DATASET ENTRIES:
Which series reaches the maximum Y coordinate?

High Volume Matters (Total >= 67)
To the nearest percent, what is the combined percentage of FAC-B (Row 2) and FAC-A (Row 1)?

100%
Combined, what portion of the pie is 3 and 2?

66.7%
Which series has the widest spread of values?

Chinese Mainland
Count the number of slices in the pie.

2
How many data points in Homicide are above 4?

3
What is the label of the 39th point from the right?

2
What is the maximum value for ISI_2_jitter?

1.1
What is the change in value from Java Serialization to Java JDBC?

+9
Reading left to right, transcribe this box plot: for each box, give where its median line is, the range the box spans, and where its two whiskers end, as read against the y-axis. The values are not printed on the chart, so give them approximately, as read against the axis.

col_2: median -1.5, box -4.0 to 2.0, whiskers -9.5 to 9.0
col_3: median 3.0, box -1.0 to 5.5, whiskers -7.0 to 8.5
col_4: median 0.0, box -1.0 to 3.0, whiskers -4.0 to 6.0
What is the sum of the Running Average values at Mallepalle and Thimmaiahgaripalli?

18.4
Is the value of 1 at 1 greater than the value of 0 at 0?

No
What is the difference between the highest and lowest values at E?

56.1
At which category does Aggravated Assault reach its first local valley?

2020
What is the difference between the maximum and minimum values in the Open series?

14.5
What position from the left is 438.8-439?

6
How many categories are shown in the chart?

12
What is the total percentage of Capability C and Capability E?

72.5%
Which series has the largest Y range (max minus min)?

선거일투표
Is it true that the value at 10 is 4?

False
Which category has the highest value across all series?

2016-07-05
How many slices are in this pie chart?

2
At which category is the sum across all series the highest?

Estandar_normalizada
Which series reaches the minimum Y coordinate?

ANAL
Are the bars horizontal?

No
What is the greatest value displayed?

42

EXERCISE BRIEF:
Convert every line of the records above into a Markdown table with two columns, Row and Line. Number the rows in order, and skip the blank lines.

WRITTEN SOLUTION:
| Row | Line |
|---|---|
| 1 | Which series reaches the maximum Y coordinate? |
| 2 | High Volume Matters (Total >= 67) |
| 3 | To the nearest percent, what is the combined percentage of FAC-B (Row 2) and FAC-A (Row 1)? |
| 4 | 100% |
| 5 | Combined, what portion of the pie is 3 and 2? |
| 6 | 66.7% |
| 7 | Which series has the widest spread of values? |
| 8 | Chinese Mainland |
| 9 | Count the number of slices in the pie. |
| 10 | 2 |
| 11 | How many data points in Homicide are above 4? |
| 12 | 3 |
| 13 | What is the label of the 39th point from the right? |
| 14 | 2 |
| 15 | What is the maximum value for ISI_2_jitter? |
| 16 | 1.1 |
| 17 | What is the change in value from Java Serialization to Java JDBC? |
| 18 | +9 |
| 19 | Reading left to right, transcribe this box plot: for each box, give where its median line is, the range the box spans, and where its two whiskers end, as read against the y-axis. The values are not printed on the chart, so give them approximately, as read against the axis. |
| 20 | col_2: median -1.5, box -4.0 to 2.0, whiskers -9.5 to 9.0 |
| 21 | col_3: median 3.0, box -1.0 to 5.5, whiskers -7.0 to 8.5 |
| 22 | col_4: median 0.0, box -1.0 to 3.0, whiskers -4.0 to 6.0 |
| 23 | What is the sum of the Running Average values at Mallepalle and Thimmaiahgaripalli? |
| 24 | 18.4 |
| 25 | Is the value of 1 at 1 greater than the value of 0 at 0? |
| 26 | No |
| 27 | What is the difference between the highest and lowest values at E? |
| 28 | 56.1 |
| 29 | At which category does Aggravated Assault reach its first local valley? |
| 30 | 2020 |
| 31 | What is the difference between the maximum and minimum values in the Open series? |
| 32 | 14.5 |
| 33 | What position from the left is 438.8-439? |
| 34 | 6 |
| 35 | How many categories are shown in the chart? |
| 36 | 12 |
| 37 | What is the total percentage of Capability C and Capability E? |
| 38 | 72.5% |
| 39 | Which series has the largest Y range (max minus min)? |
| 40 | 선거일투표 |
| 41 | Is it true that the value at 10 is 4? |
| 42 | False |
| 43 | Which category has the highest value across all series? |
| 44 | 2016-07-05 |
| 45 | How many slices are in this pie chart? |
| 46 | 2 |
| 47 | At which category is the sum across all series the highest? |
| 48 | Estandar_normalizada |
| 49 | Which series reaches the minimum Y coordinate? |
| 50 | ANAL |
| 51 | Are the bars horizontal? |
| 52 | No |
| 53 | What is the greatest value displayed? |
| 54 | 42 |